ACTIONS TO TAKE
1. In the reader comments, in what two settings has JoAnne worked as a public employee?
2. Extend the reader comments by writing the next comment after JoAnne's.

EXERCISE TEXT

  • John Linko February 14, 2012, 6:53 am

    I’m focusing more on the up-front and transparent manner with which Pierce County and LESA are dealing with the problem. Laws regarding open records help contribute to this approach.

    It’s been an eye-opener to return to a state that restricts access to 9-1-1 call records from one that allows it, and see the chilling effect on transparency, public awareness, and effective problem mitigation that results.

  • EdyMay February 14, 2012, 5:31 pm

    In my lifetime I have been an EMS volunteer, an RN and the recipient of this type of service for family, friends, neighbors and patients. Sad to say, sometimes even the best efforts don’t turn out as well as any of us would like or anticipate. I wish we could all have 20/20 foresight instead of hindsight. Let’s just keep all of them in our prayers and be thankful that the supervisor and other innocents were not included in the death toll. Sometimes, when a person is intent on destruction, he will succeed no matter what.

  • Mandy February 14, 2012, 11:10 pm

    Lovrack is not an anomally. His arrogance is pretty typical of a civil service employee who has no fear of ever losing his self-preserving union job. Other citizens be damned – my job is more important than your life or that of your children lives. As long as I have my position of power over you I call the shots. Unfortunately, I have had the misfortune of meeting a lot of civil servants with the same bad attitude. He’s very typical of the systemic problem we face in this country which can’t be fixed because the people who supervise them were once in their place, treating citizens the same way. How can government agencies ever be overhauled with a system like that?

  • JoAnne February 17, 2012, 1:50 pm

    Mandy I am sorry that you met someone who didn’t give you the service that you thought you needed. I have been a public employee my ENTIRE career. I have worked in Law Enforcement and for a school district. Let me tell you, I have met employees at MANY different types of businesses that have a bad attitude, but the majority of people I have had the pleasure of working with will go the extra mile to make sure things go well. MR LOVRACK is NOT an example of what “all” civil servants are like. Where do you work? I would love to know that, as you have certainly painted a group with a very large brush. Most 911 dispatchers deal with things that the average citizen will never have to deal with in a lifetime. Please, be a bit more considerate of those who serve.

RECORDED DATA
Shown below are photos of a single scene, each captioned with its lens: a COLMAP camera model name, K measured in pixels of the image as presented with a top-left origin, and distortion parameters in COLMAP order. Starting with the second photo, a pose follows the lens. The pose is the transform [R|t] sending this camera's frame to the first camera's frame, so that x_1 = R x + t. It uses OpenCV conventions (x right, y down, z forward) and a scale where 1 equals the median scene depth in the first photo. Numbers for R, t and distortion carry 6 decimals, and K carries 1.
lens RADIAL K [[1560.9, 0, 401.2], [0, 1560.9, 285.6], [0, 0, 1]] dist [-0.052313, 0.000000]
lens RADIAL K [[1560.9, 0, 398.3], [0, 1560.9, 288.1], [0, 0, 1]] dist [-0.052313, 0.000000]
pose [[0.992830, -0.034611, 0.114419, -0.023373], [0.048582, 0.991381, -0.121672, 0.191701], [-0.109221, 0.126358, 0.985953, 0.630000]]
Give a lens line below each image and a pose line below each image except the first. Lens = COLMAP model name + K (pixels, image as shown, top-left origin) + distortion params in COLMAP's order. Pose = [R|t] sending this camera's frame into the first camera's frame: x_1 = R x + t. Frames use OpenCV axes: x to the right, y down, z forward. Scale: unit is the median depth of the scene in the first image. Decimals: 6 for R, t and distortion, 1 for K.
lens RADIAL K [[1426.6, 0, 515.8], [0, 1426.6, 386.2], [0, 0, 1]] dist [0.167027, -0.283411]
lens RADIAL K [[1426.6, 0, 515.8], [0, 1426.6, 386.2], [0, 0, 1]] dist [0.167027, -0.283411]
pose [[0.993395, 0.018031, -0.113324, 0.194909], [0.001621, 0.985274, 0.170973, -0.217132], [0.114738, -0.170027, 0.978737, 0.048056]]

SOLVED PROBLEMS
1. In law enforcement and for a school district.

2.
  • Mark February 22, 2012, 11:14 am

    Being a 911 dispatcher, I can defend the initial loss of 3 or 4 minutes due to the caller not having an exact address. The caller, a person who supervises visits, who just dropped of two children, should have that address readily available.

    However, while cases like this are typically civil matters, it became a matter worthy of investigation once the father would not let the supervisor into the home. Mr. Luvrak continued his line of questioning as if he had nothing better to do; not only did he ask the same questions multiple times, he was unable to understand her role in being the supervisor for the visit, stating at one point, “You can’t supervise yourself.” It is painfully clear what the caller is saying, while clearly distressed, she was a 911 dispatchers dream, not only did she not panic, but was very concise regarding details that warranted investigation.

    I would venture to say that Mr. Luvrak, as an 18 year dispatcher, clearly failed in his obligation and should consider a different career… say, McDonalds? There it won’t matter if you ask, “Do you want fries with that” even if the customer had already stated they did.

    It is obvious that LESA has some serious training issues… get rid of the script and get some people in there that can listen and act accordingly.

  • David September 28, 2013, 1:31 am

    Absolutely UNEXCUSEABLE! As soon as it was evident that the father of these two children rushed them inside and slammed the door shut, in my opinion constitutes A PROBLEM, get law enforcement out there ASAP! This was mishandled from the beginning, I am disgusted!